I'm trying to work out what specifically lwt is doing in a couple of examples:
If I have:
let%lwt x = f () in
let%lwt y = g () in
return ()
Does this run f then g, or since y doesn't rely on x will it run both in parallel?
In your code, no, because you are using Lwt.t as monad, rather than as an applicative.
You're probably already familiar with asynchronous IO and the functions Lwt.bind : 'a Lwt.t -> ('a -> 'b Lwt.t) -> 'b Lwt.t and Lwt.return : 'a -> 'a Lwt.t. Just in case, though, I will give a brief recap:
Lwt.bind promise callback awaits promise, and upon resolution, calls callback with the result, getting back another promise.Lwt.return data creates a promise that resolves to data.A monad is a generic type 'a t that has some function bind : 'a t -> ('a -> 'b t) -> 'b t and some function return : 'a -> 'a t. (These functions must also follow certain laws, but I digress.) Obviously, the type 'a Lwt.t with the functions Lwt.bind and Lwt.return form a monad.
Monads are a common functional programming pattern when one wants to represent some kind of "effect" or "computation," in this case asynchronous IO. Monads are powerful because the bind function lets later computations depend on the results of earlier ones. If m : 'a t represents some computation that results in 'a, and f : 'a -> 'b t is a function that uses an 'a to perform a computation that results in a 'b, then bind m f makes f depend on the result of m.

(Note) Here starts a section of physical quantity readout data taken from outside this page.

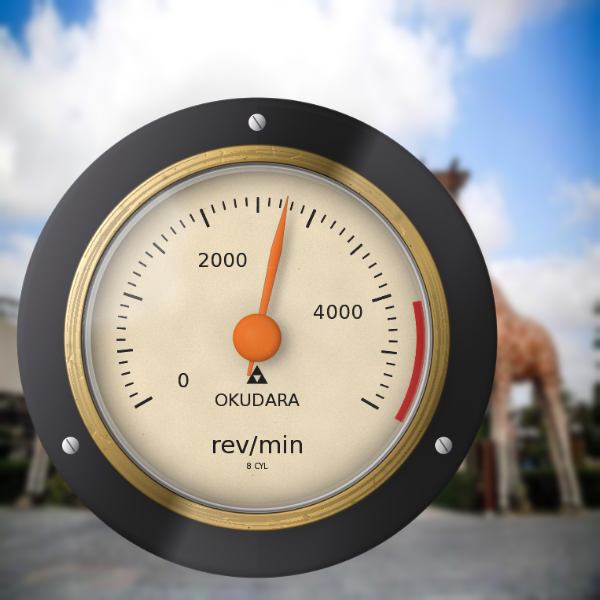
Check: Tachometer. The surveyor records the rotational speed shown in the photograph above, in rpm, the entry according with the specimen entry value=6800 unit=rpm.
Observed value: value=2750 unit=rpm
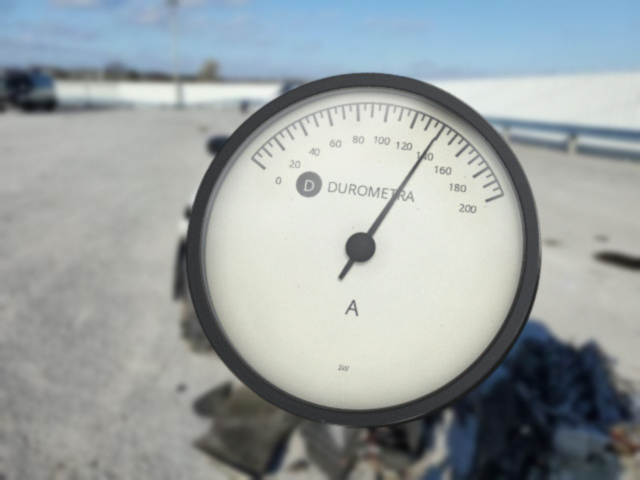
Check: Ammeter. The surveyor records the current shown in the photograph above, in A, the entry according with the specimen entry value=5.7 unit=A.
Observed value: value=140 unit=A
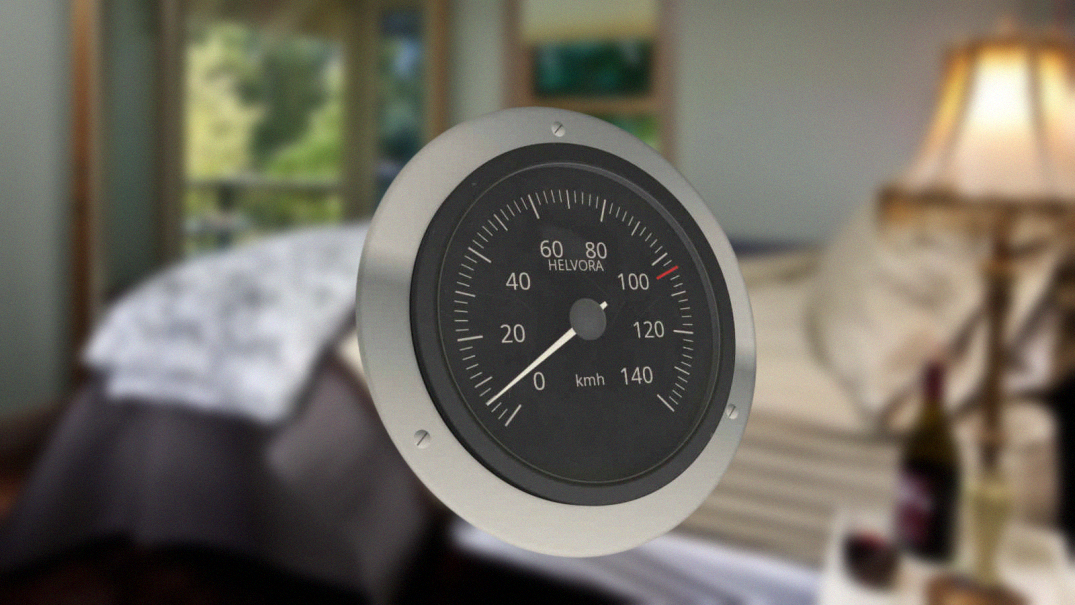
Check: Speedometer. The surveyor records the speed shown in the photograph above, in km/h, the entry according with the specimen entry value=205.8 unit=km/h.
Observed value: value=6 unit=km/h
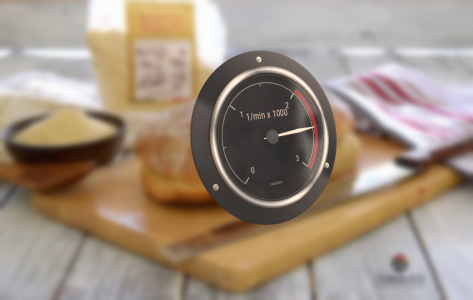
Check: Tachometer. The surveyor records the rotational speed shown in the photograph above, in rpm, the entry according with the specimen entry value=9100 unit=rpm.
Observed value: value=2500 unit=rpm
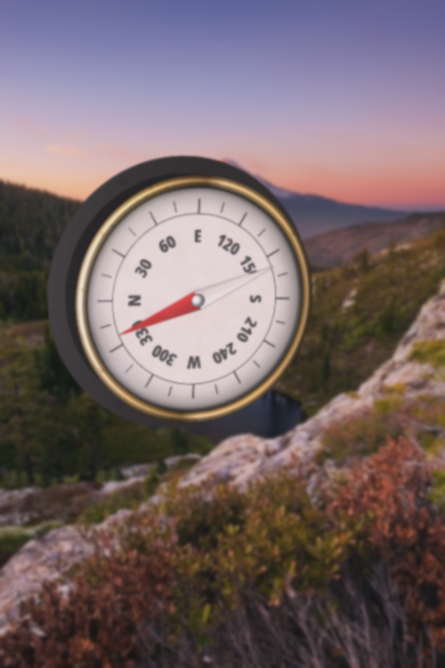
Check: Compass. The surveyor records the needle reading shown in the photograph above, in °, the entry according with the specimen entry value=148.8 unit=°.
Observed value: value=337.5 unit=°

In the case of Lwt.bind promise callback, callback depends on the result of promise. The code in callback cannot run until promise is resolved.
When you write
let%lwt x = f () in
let%lwt y = g () in
return ()
you are really writing Lwt.bind (f ()) (fun x -> Lwt.bind (g ()) (fun y -> return ())). Because g () is inside the callback, it is not run until f () is resolved.
A functional programming pattern related to the monad is the applicative. An applicative is a generic type 'a t with a function map : ('a -> 'b) -> 'a t -> 'b t, the function return : 'a -> 'a t, and a function both : 'a t * 'b t -> ('a * 'b) t. Unlike monads, however, applicatives need not have bind : 'a t -> ('a -> 'b t) -> 'b t, meaning that with applicatives alone, later computations cannot depend on previous ones. All monads are applicatives, but not all applicatives are monads.
Because g () does not depend on the result of f (), your code can be rewritten to use both:
let (let*) = bind
let (and*) = both
let* x = f ()
and* y = g () in
return ()
This code translates to bind (fun (x, y) -> return ()) (both (f ()) (g ())). f () and g () appear outside the callback to bind, meaning that they are run immediately and can await in parallel. both combines f () and g () into a single promise.
The (let*) and (and*) operators are new to OCaml 4.08. If you are using an earlier version of OCaml, you can just write the translation directly.